> [What to work on] In the entries that follow, how many lines include "pixels"? Give the number and nothing else.

> [Entries supplied]
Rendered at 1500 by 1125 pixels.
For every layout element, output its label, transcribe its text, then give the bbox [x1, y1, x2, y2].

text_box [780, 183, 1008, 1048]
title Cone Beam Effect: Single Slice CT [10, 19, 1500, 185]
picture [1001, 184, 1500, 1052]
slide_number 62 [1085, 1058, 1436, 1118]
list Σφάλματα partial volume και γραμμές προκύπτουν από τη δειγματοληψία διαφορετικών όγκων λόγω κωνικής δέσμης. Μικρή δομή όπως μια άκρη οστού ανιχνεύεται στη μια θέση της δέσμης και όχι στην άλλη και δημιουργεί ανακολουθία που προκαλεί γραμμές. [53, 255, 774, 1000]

---

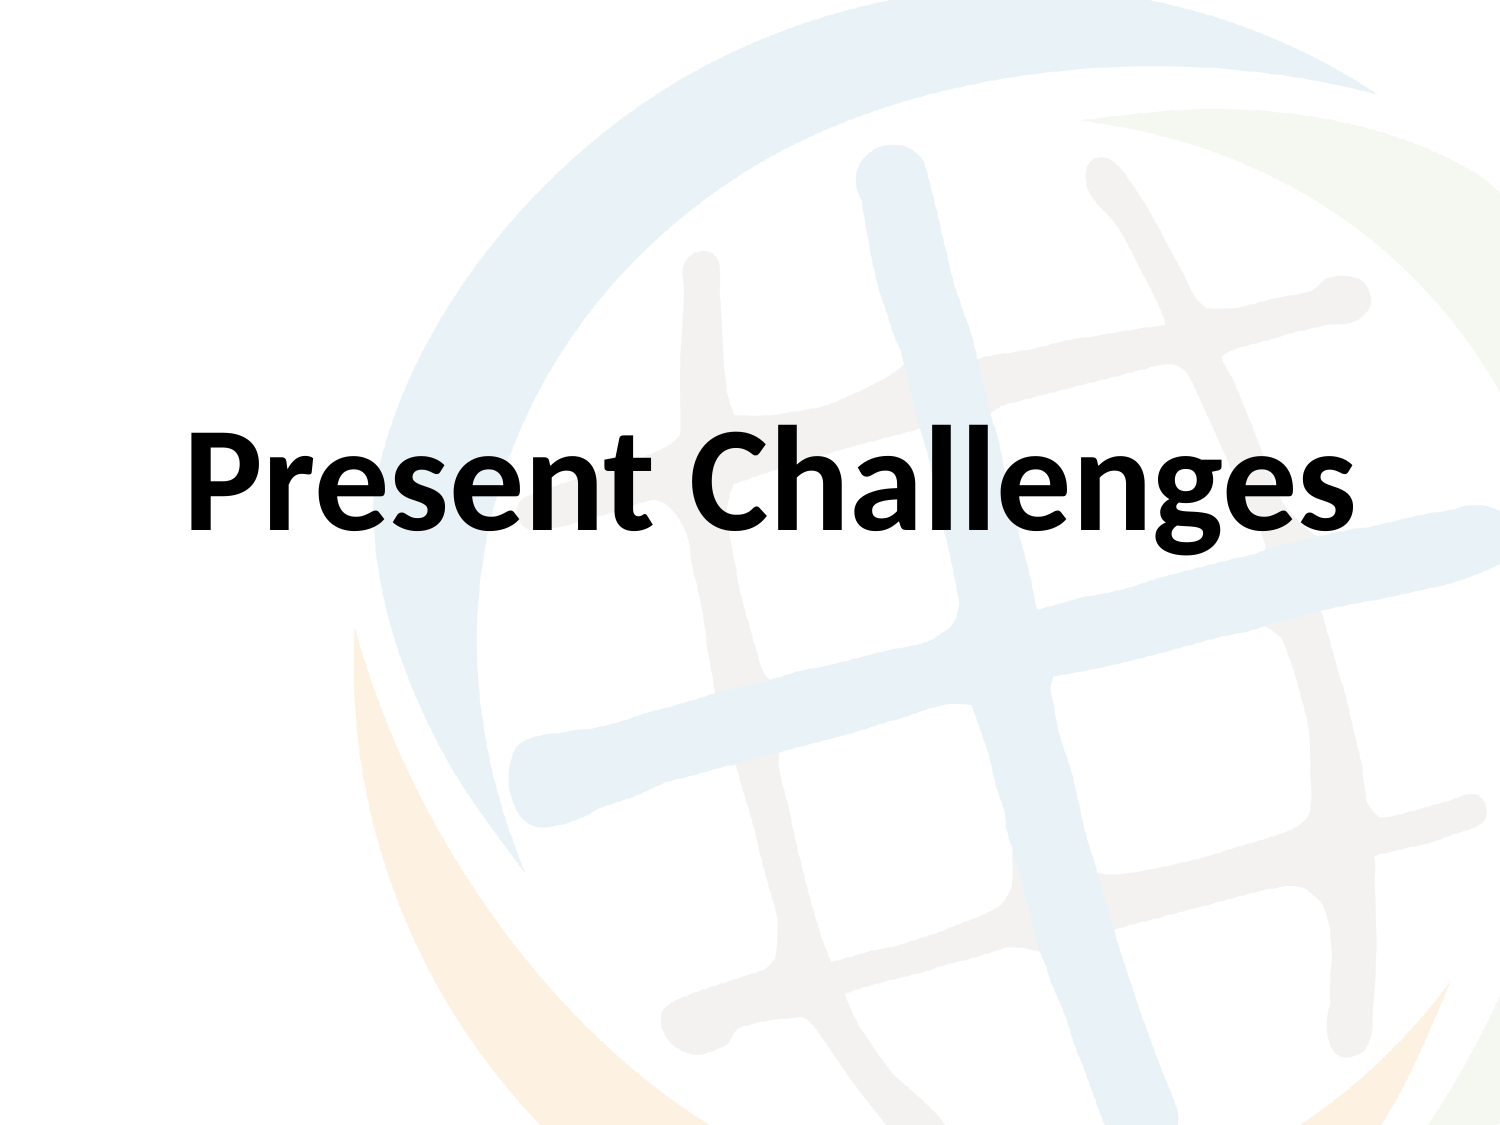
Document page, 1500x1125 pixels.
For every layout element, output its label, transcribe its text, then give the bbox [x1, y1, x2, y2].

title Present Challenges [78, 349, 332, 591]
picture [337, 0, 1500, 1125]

> [Output below] 2